Morocco joins the miniskirt wars

In Morocco, the real story is once more that of women organizing, pushing back and pushing forward, creating new spaces precisely where others try to shut them down.

Protest in Rabat

On June 14, Sanae and Siham, 23 and 29 years old respectively, identified as students and professional hair stylists, went to shop in Inezgane, south of Agadir, on the southern part of Morocco’s Atlantic Ocean coast. A shopkeeper attacked them, claiming their skirts were too short. Soon they were surrounded by a more than threatening mob. Terrified, they sought shelter in a boutique and waited for the police to arrive. The police did arrive . . . and arrested them for “indecent exposure” or “gross indecency.” Their trial was heard Monday, June 6. If convicted, the two women face up to two years in prison. And so begins another chapter in the miniskirt front of the global war on women, from New York to Kampala to Jakarta. In May, Algeria had its “affaire de la jupe”, when a security guard barred a law student from her exams because he decided that her dress was “indecently” short. Earlier this year, it was Zimbabwe’s turn, which produced #DontMinimizeMyRights. The year before that, it was Kenya, where women organized around #MyDressMyChoice and #StripMeNot. Before that, in the same year, women in Uganda responded to an assault against women with #SavetheMiniskirt. The year before that, Namibian women responded to an anti-miniskirt campaign with “Rape is not NAMIBIAN.” And the year before that two teenage girls were attacked by a crowd of 50 or 60 `adult’ men `because’ one of them was wearing a mini-skirt. Four years earlier, Nwabisa Ngcukana was stripped and assaulted for exactly the same `crime’, at exactly the same taxi rank in Johannesburg.
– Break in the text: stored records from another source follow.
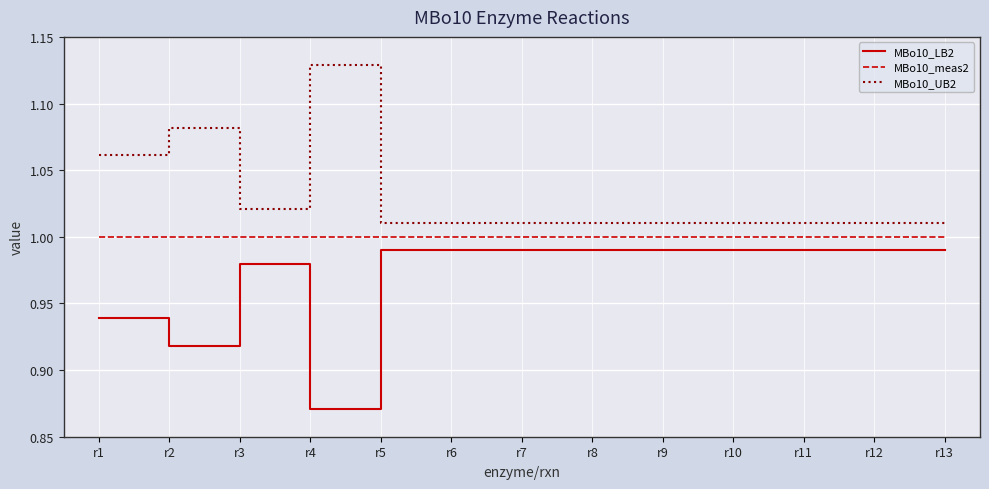

Which category has the highest value across all series?

r4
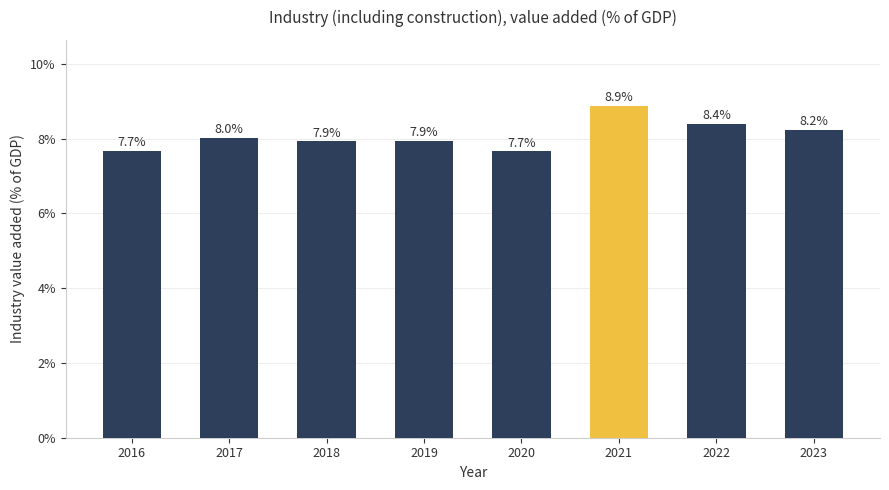

The value at 2016 is 7.7. True or false?

True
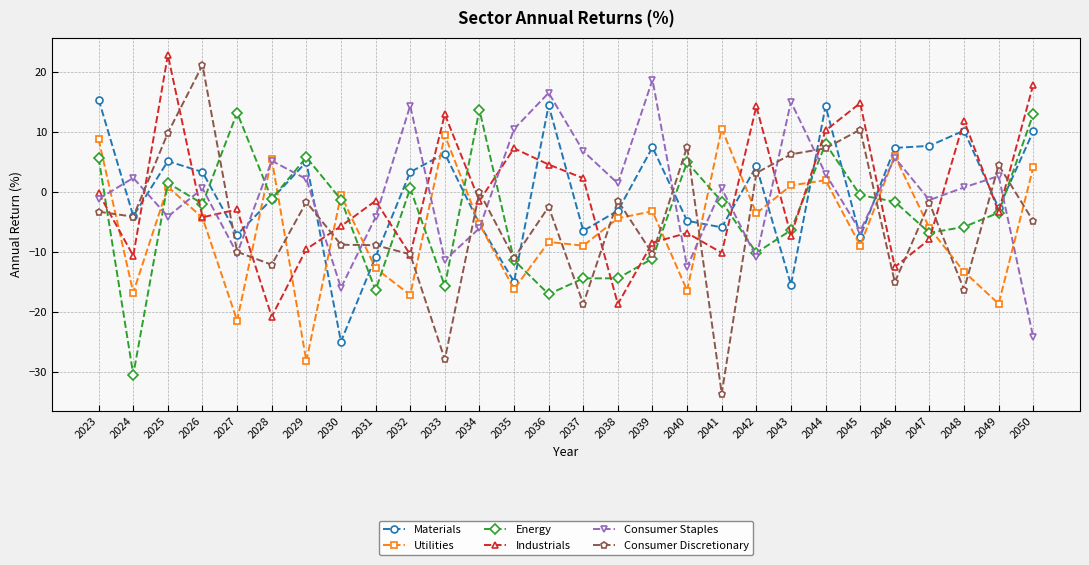

Which series changed the most between 2038 and 2042?

Industrials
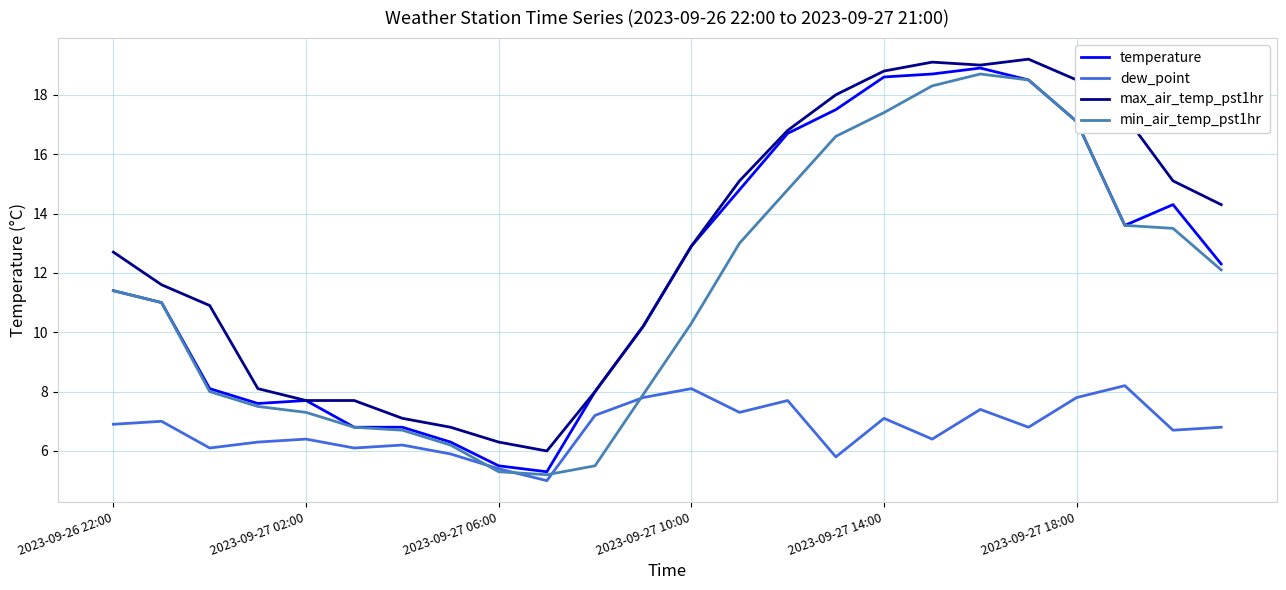

In min_air_temp_pst1hr, how many points are lower than both neighbors (excluding endpoints)?

1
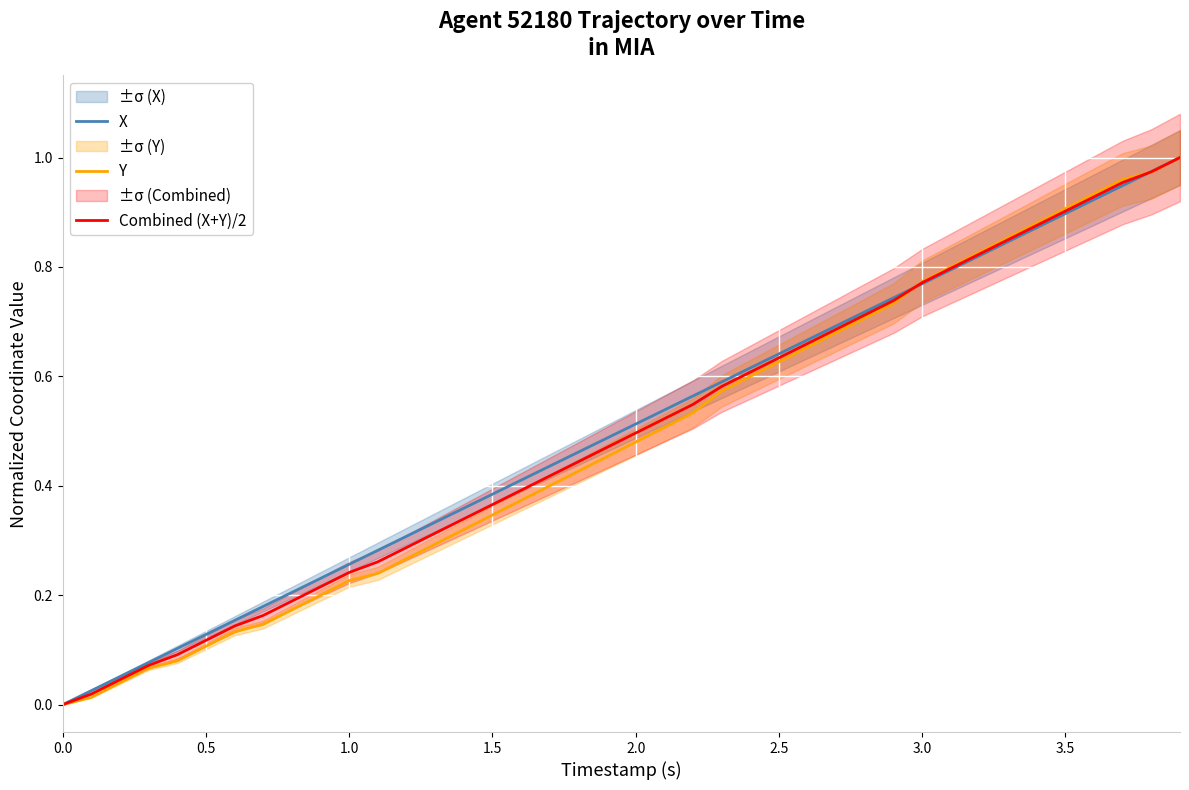

What is the sum of all Y values?

19.3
In Morocco, the real story is once more that of women organizing, pushing back and pushing forward, creating new spaces precisely where others try to shut them down. Moroccan women, with male supporters, organized a campaign, using the hashtag #mettre_une_robe_nest_pas_un_crime. Wearing a dress is not a crime. First, they pushed to have the police investigate those who had harassed and threatened the two young women. Finally, the police gave in, investigated and arrested two young men. Demonstrations were organized all over Morocco. Women organized July 6 as a National Day for Our Individual Freedoms, with demonstrations in Rabat, Casablanca, Marrakech, Agadir, Tangiers, and beyond.

Women’s associations mobilized. According to Fouzia Assouli, President of the Federation of the League of Women’s Rights, LDDF, “It’s outrageous, arresting the two women rather than those who surrounded and threatened them. This is about sexual harassment and violence against women. Now, violence in public space has been institutionalized and approved by the justice system.”

Feminist activist Boutaina Elmakoudi posted a video that went viral, in which she argues that this affair touches on all Moroccan women and that it’s not only the story of these two women but rather a general threat to all individual freedoms.

The judge will render his verdict on July 13. Meanwhile, the two women are staying away from the press, because one is engaged to be married and the other is afraid of her parents. In 2001, Zimbabwean activist Tafadzwa Choto was asked about the events that had shaped her as a feminist socialist revolutionary. She answered, “The first one was when a woman at the University of Zimbabwe was stripped of her skirt. It was said to be a miniskirt and was publicly ripped off her. I was disgusted.” That happened in 1993, and fueled and informed Choto’s lifelong struggle for women’s freedom, justice, and power. Wearing a dress is not a crime.